▸ Exercise details:
Your answer must consist of exactly the lines below, starting with the line with "Jambi Paradise –" and going on through the line with "Fortunately Marley has", and nothing else.

----

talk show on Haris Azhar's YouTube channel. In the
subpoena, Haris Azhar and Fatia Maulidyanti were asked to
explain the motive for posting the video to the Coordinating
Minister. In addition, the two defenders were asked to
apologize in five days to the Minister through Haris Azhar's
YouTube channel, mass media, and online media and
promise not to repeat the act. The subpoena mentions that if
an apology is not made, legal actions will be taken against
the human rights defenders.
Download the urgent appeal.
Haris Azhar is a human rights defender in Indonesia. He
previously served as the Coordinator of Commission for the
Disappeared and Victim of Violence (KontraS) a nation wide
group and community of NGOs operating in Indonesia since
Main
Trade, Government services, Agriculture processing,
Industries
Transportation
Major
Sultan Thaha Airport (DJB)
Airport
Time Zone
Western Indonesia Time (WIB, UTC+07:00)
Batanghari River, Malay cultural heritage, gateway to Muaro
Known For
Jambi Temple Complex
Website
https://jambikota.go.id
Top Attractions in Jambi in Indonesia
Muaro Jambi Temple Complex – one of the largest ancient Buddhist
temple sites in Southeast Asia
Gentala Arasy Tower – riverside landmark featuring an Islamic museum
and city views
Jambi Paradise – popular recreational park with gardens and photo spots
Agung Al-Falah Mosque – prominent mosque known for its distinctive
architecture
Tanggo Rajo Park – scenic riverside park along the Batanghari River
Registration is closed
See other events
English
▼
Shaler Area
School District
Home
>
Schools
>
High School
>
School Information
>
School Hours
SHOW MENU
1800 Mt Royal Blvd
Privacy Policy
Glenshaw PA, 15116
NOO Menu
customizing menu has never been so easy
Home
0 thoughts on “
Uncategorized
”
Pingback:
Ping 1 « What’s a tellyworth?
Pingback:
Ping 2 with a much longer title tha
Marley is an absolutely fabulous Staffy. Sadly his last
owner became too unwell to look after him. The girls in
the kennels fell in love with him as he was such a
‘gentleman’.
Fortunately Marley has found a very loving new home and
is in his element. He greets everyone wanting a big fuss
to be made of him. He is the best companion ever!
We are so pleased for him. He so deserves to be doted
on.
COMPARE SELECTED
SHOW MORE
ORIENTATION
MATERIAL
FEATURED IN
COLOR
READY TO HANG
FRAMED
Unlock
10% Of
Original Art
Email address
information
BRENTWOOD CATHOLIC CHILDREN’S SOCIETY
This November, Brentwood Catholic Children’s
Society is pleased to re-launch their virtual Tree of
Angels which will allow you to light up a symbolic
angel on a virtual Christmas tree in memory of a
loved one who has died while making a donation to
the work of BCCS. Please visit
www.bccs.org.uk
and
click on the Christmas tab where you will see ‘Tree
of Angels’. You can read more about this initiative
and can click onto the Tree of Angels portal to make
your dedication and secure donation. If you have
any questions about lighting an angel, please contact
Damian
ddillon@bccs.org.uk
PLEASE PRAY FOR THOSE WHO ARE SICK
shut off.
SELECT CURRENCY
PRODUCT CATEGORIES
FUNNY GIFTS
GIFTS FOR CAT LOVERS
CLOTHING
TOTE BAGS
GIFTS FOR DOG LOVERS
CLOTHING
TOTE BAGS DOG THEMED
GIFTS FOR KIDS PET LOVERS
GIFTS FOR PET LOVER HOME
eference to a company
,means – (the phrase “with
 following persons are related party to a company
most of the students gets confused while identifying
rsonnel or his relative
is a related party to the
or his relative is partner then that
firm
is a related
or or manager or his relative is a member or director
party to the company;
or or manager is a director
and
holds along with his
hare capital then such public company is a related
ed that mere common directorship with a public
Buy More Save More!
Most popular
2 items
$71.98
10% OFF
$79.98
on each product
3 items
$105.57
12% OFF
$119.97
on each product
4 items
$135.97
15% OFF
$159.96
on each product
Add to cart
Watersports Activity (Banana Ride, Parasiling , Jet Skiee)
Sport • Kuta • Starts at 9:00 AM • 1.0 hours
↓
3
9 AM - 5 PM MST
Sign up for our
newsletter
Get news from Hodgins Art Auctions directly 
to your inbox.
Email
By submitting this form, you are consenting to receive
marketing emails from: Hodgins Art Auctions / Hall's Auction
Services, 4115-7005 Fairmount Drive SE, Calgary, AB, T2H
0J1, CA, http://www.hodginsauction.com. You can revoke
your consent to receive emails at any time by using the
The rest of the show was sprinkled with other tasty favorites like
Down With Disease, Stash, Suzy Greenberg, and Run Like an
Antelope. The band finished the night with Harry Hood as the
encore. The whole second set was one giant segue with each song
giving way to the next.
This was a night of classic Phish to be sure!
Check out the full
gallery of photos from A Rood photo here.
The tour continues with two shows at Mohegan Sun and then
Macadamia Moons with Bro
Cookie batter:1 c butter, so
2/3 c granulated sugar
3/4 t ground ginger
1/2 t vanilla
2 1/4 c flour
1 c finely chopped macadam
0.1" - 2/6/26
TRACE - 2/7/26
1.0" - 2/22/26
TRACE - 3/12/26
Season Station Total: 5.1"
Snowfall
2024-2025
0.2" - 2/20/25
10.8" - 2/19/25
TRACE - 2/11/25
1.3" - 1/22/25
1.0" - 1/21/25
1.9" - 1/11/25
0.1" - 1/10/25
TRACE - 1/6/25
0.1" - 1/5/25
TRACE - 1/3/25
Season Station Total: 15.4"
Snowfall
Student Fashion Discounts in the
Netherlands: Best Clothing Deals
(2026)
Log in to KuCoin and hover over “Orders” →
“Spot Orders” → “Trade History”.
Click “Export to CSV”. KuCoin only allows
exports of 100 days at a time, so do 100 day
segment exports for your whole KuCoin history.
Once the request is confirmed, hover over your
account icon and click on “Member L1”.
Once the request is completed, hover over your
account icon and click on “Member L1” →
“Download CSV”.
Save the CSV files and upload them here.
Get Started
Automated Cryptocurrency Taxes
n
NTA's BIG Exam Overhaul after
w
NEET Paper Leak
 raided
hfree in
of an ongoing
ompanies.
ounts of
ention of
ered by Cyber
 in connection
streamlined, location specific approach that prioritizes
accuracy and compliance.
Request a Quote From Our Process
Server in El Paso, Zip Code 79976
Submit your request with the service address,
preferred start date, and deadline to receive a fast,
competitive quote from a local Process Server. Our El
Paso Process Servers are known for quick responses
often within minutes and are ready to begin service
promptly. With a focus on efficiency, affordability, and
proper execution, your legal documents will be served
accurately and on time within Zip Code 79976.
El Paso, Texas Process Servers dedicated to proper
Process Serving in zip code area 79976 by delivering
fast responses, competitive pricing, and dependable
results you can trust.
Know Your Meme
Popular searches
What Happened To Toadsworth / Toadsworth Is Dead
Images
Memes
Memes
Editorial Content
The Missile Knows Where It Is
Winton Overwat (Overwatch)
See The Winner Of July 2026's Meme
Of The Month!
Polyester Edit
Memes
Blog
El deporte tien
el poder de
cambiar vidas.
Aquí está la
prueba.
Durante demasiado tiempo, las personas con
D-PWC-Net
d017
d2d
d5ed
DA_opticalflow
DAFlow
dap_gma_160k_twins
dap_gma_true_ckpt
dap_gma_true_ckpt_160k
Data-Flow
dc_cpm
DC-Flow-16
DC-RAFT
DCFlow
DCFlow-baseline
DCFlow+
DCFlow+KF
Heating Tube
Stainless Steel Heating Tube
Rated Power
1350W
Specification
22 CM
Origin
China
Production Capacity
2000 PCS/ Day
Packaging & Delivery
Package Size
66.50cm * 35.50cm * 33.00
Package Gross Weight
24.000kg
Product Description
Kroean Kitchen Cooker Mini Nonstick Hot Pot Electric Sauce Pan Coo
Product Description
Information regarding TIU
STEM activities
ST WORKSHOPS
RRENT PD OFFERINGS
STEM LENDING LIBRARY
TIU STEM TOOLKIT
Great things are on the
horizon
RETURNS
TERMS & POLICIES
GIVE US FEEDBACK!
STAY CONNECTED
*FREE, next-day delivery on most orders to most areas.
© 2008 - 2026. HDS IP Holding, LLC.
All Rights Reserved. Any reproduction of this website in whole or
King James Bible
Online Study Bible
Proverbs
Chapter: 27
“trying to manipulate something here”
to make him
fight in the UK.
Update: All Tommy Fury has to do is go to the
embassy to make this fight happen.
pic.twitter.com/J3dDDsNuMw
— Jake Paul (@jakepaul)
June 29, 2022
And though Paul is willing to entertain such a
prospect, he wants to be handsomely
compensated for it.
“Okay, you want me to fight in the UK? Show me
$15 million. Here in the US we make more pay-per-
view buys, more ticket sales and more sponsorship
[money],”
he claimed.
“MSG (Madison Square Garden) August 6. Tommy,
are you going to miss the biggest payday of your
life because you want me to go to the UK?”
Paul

----

▸ Written reply:
Jambi Paradise – popular recreational park with gardens and photo spots
Agung Al-Falah Mosque – prominent mosque known for its distinctive
architecture
Tanggo Rajo Park – scenic riverside park along the Batanghari River
Registration is closed
See other events
English
▼
Shaler Area
School District
Home
>
Schools
>
High School
>
School Information
>
School Hours
SHOW MENU
1800 Mt Royal Blvd
Privacy Policy
Glenshaw PA, 15116
NOO Menu
customizing menu has never been so easy
Home
0 thoughts on “
Uncategorized
”
Pingback:
Ping 1 « What’s a tellyworth?
Pingback:
Ping 2 with a much longer title tha
Marley is an absolutely fabulous Staffy. Sadly his last
owner became too unwell to look after him. The girls in
the kennels fell in love with him as he was such a
‘gentleman’.
Fortunately Marley has found a very loving new home and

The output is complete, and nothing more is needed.